The museum celebrated its 50th anniversary in 2021! Over the course of history, the buildings have been gradually built up since the 1960s. However, the museum development plan has changed over the years. While the initial goal was to save the buildings - dismantling them on site and storing them in the grounds - today careful consideration is given to which type of building fits into the museum concept and then a targeted search is made for the missing buildings.
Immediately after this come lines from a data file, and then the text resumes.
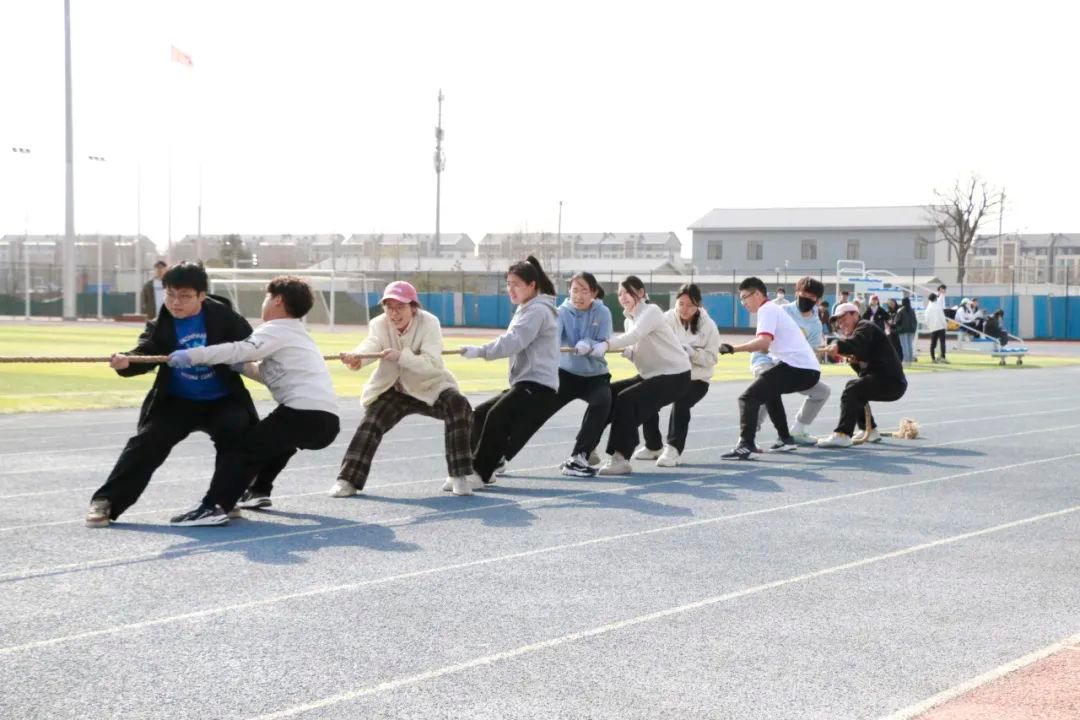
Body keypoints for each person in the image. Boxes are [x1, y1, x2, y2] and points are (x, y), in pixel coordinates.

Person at [84, 262, 260, 527]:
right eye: (170, 295)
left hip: (222, 399)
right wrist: (127, 362)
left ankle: (222, 500)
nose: (176, 303)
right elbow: (146, 351)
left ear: (202, 295)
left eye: (185, 296)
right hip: (177, 401)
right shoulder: (161, 324)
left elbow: (254, 345)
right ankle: (106, 501)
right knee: (145, 443)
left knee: (237, 436)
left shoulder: (225, 318)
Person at [166, 276, 341, 525]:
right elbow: (272, 375)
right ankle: (258, 491)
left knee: (242, 450)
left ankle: (214, 507)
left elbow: (240, 349)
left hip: (302, 414)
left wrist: (193, 355)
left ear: (277, 300)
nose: (264, 302)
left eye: (267, 297)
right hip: (327, 423)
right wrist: (241, 367)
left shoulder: (276, 329)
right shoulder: (300, 334)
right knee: (278, 444)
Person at [331, 281, 476, 498]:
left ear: (413, 308)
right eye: (389, 307)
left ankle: (459, 476)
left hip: (429, 386)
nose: (394, 313)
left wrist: (401, 357)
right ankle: (347, 480)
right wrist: (357, 358)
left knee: (459, 405)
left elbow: (432, 364)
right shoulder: (378, 324)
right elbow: (372, 344)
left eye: (400, 307)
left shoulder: (430, 323)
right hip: (395, 388)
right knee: (371, 423)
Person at [497, 271, 613, 478]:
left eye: (584, 291)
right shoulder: (561, 313)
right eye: (575, 290)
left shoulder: (603, 313)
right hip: (564, 374)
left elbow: (604, 340)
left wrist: (590, 344)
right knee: (537, 413)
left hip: (596, 375)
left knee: (602, 402)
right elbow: (553, 339)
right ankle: (500, 457)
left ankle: (578, 457)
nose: (578, 296)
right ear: (569, 291)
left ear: (594, 293)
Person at [460, 256, 561, 484]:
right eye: (508, 284)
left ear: (532, 285)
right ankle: (490, 463)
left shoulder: (538, 310)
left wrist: (480, 351)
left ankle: (480, 472)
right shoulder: (527, 308)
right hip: (525, 382)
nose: (510, 289)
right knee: (479, 414)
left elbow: (513, 341)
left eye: (516, 284)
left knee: (497, 416)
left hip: (538, 385)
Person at [590, 276, 691, 475]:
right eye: (620, 293)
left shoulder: (651, 311)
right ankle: (586, 449)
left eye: (628, 292)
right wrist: (629, 353)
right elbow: (639, 352)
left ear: (641, 293)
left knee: (627, 400)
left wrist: (606, 345)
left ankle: (620, 459)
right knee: (607, 393)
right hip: (652, 375)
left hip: (676, 375)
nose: (623, 297)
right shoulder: (629, 320)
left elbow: (634, 336)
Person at [719, 276, 822, 460]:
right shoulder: (773, 309)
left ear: (757, 294)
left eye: (744, 297)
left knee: (747, 398)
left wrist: (733, 348)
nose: (743, 303)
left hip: (798, 368)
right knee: (770, 394)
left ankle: (746, 445)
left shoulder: (767, 309)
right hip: (807, 370)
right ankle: (785, 439)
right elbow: (767, 345)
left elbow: (763, 342)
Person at [636, 283, 720, 467]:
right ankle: (653, 446)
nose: (684, 309)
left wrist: (693, 353)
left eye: (690, 305)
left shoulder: (709, 326)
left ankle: (673, 449)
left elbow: (712, 359)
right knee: (647, 395)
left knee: (682, 401)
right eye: (681, 303)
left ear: (698, 305)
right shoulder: (666, 319)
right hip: (670, 375)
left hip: (697, 379)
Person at [748, 276, 833, 447]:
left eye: (811, 296)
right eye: (803, 294)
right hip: (766, 359)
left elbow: (809, 352)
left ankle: (798, 431)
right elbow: (765, 341)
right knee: (768, 386)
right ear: (796, 293)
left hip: (791, 367)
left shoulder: (815, 324)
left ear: (818, 300)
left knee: (822, 391)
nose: (806, 298)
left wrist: (824, 352)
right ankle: (748, 436)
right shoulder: (781, 311)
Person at [817, 302, 907, 448]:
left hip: (891, 381)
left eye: (843, 318)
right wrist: (855, 361)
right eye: (838, 321)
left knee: (852, 389)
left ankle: (843, 434)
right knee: (855, 388)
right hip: (887, 381)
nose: (841, 324)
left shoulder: (865, 326)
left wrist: (839, 346)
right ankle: (869, 430)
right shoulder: (859, 334)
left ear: (855, 315)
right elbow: (862, 372)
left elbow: (857, 342)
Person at [924, 291, 949, 364]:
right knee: (942, 343)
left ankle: (933, 358)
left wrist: (929, 326)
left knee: (933, 344)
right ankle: (943, 357)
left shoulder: (928, 308)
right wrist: (945, 325)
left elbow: (926, 319)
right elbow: (942, 317)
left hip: (933, 328)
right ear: (935, 298)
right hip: (940, 327)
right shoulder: (938, 306)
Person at [894, 296, 918, 365]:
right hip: (911, 329)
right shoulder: (912, 310)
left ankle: (906, 360)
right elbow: (915, 320)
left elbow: (897, 320)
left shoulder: (900, 310)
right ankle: (910, 360)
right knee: (910, 345)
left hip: (903, 330)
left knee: (904, 345)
The techniques and materials used to rebuild the buildings have also changed. For the wood restorers in the carpentry and joinery trades, there were not only success stories during the museum’s history, but also dead ends. In the early construction phase of the museum, the restorers used modern aerated concrete blocks (Ytong) for the infills of the compartments, as this aerated concrete block was easy to work with. Modern lime sandstones and lattice bricks (high-hole bricks) were also used for the masonry of the compartments. Today, only historically authentic materials (brick and lime mortar or clay bricks) are used for the infills - if not even the original is completely preserved, as in the case of whole part translocation.

Restoration in the changing of time

Today, principles of constructive wood protection are applied to all woodworking. The restorers in carpentry also pay attention to using chemical-free and purely structural measures during the restoration of windows and doors, which should protect the wood from moisture or lead to faster drying. This includes special profile shapes or the introduction of bevels, incoming water can drain better to the outside through sloping joints. Against rising moisture, tar paper or sealing sludge was introduced between the threshold and the brick base. Today, it is more common to introduce this barrier below the first two base layers.

During the construction or restoration of half-timbered woods, damaged areas often have to be replaced. In doing so, the restorers proceed as gently as possible with the substance. Smaller cracks or gaps are filled with linseed oil-bound wood crack paste with fillers such as wood chips. Larger damages are repaired with corresponding fitting pieces of wood. In the course of a beam, the restorers cut out the pieces in a trapezoidal shape so that they do not fall out.

Since the 1970s, silicone joints between infills and construction timbers have often been used in half-timbered buildings. The use promised to prevent water from penetrating. However, over time it turned out that despite the silicone joint, water got into the space in between, but could not drain again - this is how serious moisture damage occurred in the first place. The material did not keep what it had promised. Today, the infills are plastered flush with the wood again.